What to Pack: At the risk of sounding contradictory, remember to bring your swimsuits—even in the fall. Swimsuits? In winter? In the Arctic? That’s right. Reykjavik is famous for its natural year-round hot springs. Regardless of what time of year you are traveling, the hot springs are an absolute must.
Winter in Reykjavik
The height of the cold months lasts from November to April, with average daily temperatures of 39 F (4 C). The coldest period is typically towards the end of January, with highs of around freezing point. Temperatures are surprisingly similar to cities like Hamburg or New York City. The winter climate is actually very bearable, as long as the wind keeps a low profile. Almost the direct opposite of summer's non-stop daylight, winter sees a period of Polar Nights, where the sun rises around lunch time and sets again in the afternoon.
What to Pack: Winter can be gloomy to the uninitiated, but discovering and exploring this unique country will be well worth the initial discomfort. For the more cold-blooded among us, a sturdy heavy jacket or coat along with all the winter trimmings will be sufficient to keep you snug. Additionally, don't forget wool socks, thermal base layers, and lip balm.

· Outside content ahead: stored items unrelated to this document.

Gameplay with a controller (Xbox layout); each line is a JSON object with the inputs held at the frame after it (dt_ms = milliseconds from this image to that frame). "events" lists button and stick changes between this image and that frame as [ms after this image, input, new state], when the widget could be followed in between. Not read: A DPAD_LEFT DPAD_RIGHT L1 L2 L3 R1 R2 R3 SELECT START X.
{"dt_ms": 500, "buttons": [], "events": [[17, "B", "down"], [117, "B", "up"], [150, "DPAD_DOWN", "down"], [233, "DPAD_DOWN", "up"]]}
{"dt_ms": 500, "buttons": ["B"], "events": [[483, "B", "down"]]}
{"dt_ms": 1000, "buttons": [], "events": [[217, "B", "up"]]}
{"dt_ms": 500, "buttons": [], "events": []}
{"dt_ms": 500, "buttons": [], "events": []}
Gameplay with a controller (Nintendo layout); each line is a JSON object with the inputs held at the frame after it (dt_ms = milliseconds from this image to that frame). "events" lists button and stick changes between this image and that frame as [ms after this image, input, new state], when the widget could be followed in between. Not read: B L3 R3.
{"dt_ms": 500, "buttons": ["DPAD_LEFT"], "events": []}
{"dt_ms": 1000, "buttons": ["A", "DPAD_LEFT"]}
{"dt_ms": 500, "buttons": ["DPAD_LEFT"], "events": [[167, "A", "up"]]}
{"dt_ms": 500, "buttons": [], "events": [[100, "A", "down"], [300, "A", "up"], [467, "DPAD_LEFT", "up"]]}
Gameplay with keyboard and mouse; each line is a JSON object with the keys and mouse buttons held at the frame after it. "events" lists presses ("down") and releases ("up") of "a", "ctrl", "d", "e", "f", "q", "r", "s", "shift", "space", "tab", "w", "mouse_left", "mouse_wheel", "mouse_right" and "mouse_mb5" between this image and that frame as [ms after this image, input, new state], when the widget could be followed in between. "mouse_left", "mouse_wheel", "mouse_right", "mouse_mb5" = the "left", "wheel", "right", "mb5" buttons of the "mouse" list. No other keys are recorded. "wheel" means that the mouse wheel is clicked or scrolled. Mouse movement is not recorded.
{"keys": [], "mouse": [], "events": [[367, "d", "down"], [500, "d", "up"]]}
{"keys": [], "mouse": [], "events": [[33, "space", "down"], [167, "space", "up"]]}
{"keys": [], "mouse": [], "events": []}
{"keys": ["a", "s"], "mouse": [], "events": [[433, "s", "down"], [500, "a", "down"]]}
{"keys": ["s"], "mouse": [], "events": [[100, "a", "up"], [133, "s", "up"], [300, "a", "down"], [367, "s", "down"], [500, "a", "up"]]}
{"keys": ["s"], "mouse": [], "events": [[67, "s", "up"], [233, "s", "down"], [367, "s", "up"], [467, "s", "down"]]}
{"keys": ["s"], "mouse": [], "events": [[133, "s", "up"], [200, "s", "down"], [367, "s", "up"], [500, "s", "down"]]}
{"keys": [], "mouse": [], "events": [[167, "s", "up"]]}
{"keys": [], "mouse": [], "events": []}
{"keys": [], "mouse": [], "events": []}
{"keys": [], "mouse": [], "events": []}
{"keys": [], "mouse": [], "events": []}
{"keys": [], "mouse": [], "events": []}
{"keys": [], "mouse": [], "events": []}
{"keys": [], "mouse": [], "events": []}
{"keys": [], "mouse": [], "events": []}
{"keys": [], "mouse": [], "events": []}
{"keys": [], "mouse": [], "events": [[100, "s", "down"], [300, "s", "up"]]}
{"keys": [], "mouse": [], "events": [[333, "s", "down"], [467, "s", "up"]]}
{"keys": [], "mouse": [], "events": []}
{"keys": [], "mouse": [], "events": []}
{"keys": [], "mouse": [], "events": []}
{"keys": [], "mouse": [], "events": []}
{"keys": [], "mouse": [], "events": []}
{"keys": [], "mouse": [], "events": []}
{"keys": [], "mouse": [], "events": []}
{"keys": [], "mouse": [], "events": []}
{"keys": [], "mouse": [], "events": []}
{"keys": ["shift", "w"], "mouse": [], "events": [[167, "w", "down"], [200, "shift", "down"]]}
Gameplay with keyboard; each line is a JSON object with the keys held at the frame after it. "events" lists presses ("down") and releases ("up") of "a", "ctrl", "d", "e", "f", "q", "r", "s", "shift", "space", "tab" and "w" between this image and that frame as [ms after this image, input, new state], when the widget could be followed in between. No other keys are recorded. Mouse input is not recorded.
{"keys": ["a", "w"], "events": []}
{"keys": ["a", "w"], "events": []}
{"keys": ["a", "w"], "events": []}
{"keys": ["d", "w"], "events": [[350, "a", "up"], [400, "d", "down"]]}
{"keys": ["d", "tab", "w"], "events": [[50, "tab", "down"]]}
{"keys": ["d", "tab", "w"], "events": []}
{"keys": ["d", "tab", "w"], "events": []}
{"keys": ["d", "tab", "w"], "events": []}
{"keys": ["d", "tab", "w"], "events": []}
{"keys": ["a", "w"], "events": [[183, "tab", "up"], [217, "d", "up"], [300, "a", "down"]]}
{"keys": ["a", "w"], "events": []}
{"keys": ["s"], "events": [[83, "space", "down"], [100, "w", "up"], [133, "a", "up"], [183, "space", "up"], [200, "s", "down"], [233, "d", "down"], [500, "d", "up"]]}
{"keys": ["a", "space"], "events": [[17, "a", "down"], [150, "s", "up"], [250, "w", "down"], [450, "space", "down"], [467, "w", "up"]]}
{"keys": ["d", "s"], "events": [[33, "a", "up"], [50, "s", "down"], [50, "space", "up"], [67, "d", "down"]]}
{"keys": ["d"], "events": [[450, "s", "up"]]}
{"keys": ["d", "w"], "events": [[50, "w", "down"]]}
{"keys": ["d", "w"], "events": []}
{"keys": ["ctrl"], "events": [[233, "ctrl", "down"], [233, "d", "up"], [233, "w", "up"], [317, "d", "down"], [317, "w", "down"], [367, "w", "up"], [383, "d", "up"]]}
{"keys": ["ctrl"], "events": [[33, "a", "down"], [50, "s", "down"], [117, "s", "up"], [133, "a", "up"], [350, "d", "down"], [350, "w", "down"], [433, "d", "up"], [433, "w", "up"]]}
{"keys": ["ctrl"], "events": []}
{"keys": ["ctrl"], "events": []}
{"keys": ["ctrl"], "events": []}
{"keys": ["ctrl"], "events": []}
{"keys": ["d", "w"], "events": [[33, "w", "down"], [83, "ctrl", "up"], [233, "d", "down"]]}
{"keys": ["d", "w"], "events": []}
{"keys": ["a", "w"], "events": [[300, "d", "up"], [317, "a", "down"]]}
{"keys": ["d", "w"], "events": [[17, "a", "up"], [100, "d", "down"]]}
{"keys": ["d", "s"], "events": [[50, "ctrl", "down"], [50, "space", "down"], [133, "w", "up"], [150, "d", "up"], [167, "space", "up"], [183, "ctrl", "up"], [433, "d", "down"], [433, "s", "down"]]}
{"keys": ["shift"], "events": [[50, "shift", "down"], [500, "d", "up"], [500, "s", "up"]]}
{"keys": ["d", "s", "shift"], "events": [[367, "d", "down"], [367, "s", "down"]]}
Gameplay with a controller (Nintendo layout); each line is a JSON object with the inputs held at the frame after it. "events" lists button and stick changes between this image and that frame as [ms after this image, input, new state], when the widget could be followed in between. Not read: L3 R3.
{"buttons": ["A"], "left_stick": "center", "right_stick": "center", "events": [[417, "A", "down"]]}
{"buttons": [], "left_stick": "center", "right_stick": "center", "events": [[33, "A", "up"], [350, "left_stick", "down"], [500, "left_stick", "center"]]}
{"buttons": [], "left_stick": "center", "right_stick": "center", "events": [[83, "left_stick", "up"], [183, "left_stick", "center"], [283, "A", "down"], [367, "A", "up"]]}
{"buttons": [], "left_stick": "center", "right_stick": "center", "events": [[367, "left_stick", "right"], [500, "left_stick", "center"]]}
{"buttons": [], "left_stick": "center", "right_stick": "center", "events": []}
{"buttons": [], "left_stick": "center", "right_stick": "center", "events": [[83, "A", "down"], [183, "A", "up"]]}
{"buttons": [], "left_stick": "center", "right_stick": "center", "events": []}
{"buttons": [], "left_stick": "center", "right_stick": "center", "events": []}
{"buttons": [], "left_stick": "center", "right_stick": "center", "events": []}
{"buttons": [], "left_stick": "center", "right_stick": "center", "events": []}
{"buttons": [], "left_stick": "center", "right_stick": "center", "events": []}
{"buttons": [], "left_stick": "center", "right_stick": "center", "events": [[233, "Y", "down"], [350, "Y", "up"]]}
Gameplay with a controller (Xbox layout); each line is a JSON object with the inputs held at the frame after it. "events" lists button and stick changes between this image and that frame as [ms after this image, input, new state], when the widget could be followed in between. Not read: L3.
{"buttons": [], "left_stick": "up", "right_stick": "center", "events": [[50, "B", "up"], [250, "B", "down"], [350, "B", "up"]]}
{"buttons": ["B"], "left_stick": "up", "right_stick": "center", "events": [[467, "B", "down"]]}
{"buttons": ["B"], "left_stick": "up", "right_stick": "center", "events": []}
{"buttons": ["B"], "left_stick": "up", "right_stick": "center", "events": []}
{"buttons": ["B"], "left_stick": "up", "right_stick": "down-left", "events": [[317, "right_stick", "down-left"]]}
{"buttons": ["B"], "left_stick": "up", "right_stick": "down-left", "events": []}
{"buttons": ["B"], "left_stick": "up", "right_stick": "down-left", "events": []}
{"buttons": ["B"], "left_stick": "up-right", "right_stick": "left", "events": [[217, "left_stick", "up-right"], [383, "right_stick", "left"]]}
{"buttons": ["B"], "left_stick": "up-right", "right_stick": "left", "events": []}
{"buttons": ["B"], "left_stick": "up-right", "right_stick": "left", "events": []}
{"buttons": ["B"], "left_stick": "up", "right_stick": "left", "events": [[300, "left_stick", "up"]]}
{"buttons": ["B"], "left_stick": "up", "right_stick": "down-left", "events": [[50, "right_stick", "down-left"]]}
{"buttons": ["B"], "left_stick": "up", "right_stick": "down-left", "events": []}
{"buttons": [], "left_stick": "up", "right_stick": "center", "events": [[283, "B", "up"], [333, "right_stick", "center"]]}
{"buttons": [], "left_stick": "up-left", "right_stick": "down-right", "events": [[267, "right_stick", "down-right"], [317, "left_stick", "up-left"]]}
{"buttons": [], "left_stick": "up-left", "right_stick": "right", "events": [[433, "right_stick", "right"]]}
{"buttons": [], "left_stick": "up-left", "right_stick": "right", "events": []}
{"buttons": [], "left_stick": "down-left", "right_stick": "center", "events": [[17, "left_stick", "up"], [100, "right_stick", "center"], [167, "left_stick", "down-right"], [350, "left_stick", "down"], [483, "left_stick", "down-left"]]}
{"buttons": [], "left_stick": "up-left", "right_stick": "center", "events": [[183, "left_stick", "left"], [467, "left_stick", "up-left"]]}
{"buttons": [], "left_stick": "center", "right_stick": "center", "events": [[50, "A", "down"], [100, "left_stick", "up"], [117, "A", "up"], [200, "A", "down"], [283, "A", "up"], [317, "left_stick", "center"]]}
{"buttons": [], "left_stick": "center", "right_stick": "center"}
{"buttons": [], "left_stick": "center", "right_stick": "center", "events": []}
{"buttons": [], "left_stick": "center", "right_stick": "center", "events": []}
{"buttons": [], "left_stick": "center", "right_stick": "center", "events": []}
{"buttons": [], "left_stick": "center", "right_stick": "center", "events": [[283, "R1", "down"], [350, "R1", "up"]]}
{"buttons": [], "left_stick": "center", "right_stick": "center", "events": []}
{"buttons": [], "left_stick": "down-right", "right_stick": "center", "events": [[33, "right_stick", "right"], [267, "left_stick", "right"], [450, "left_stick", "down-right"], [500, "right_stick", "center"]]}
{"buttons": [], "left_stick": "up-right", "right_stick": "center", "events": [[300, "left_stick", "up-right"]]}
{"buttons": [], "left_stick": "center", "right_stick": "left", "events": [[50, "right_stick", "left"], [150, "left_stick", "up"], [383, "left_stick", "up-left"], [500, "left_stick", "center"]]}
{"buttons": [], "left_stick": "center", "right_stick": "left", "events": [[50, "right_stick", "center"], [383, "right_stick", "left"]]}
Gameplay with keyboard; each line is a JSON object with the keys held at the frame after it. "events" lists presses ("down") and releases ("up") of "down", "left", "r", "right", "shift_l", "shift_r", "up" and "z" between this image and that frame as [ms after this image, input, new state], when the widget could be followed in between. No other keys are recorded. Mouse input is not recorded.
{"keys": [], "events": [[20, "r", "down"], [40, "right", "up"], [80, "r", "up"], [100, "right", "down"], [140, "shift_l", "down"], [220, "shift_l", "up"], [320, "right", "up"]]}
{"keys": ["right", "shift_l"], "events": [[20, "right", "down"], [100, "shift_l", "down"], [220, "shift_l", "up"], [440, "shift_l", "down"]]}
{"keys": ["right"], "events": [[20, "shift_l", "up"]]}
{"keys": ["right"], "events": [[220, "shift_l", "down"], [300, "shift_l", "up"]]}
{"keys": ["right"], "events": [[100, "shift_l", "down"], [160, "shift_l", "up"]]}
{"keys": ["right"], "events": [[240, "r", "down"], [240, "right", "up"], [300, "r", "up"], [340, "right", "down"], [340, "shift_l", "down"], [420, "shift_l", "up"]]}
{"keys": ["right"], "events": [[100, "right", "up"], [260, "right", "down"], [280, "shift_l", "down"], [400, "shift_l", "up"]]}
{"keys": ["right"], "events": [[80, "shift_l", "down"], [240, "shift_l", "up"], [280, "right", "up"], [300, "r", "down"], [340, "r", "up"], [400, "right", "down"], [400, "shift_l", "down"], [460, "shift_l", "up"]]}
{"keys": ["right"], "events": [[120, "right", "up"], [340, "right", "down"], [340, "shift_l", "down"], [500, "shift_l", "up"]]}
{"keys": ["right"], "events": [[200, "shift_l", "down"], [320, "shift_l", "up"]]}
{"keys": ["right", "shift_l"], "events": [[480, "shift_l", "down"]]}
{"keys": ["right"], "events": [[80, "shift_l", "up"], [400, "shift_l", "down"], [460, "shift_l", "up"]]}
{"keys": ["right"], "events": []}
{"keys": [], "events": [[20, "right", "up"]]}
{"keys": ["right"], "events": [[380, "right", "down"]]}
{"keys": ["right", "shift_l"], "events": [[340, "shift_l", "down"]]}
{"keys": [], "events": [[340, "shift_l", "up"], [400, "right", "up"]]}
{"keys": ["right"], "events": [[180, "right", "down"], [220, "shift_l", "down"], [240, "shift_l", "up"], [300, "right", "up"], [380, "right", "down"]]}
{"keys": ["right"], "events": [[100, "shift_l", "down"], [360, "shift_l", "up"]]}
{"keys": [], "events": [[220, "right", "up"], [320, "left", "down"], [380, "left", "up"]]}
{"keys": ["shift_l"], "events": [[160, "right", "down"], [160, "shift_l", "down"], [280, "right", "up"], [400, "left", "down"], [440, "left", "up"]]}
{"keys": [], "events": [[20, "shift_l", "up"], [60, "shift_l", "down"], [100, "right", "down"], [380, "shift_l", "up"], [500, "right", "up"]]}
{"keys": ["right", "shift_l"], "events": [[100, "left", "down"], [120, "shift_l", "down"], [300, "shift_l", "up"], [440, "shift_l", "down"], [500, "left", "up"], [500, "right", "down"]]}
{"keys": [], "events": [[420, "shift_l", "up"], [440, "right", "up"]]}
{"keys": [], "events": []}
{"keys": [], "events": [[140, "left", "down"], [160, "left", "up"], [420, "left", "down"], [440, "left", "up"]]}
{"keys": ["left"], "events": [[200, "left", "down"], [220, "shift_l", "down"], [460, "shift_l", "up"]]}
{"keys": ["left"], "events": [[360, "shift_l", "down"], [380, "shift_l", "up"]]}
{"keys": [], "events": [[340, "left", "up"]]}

|Average Monthly Temperature, Rainfall, and Daylight Hours|
|Month||Avg. Temp.||Rainfall||Daylight Hours|
|January||32 F||2.0 inches||6 hours|
|February||32 F||1.6 inches||9 hours|
|March||32 F||1.6 inches||11 hours|
|April||37 F||0.8 Inches||14 hours|
|May||43 F||1.6 inches||18 hours|
|June||48 F||0.8 Inches||21 hours|
|July||52 F||0.8 Inches||20 hours|
|August||52 F||1.2 Inches||15 hours|
|September||45 F||1.6 Inches||13 hours|
|October||39 F||1.2 Inches||9 hours|
|November||37 F||1.2 Inches||6 hours|
|December||36 F||1.6 Inches||4 hours|
Northern Lights and Midnight Sun in Iceland
Along the southern edge of the Arctic Circle, you can see the aurora borealis (or Northern Lights) regularly in Iceland, making the country one of the best places in the world to catch the phenomenon. The best chance to see the lights is from late September through late March.
The Northern Lights are not visible from mid-April through mid-August due to another unique phenomenon: the Midnight Sun. During late spring through summer, Iceland experiences nearly continuous daylight. It never fully gets dark during this period, instead of looking like a dusky sunrise.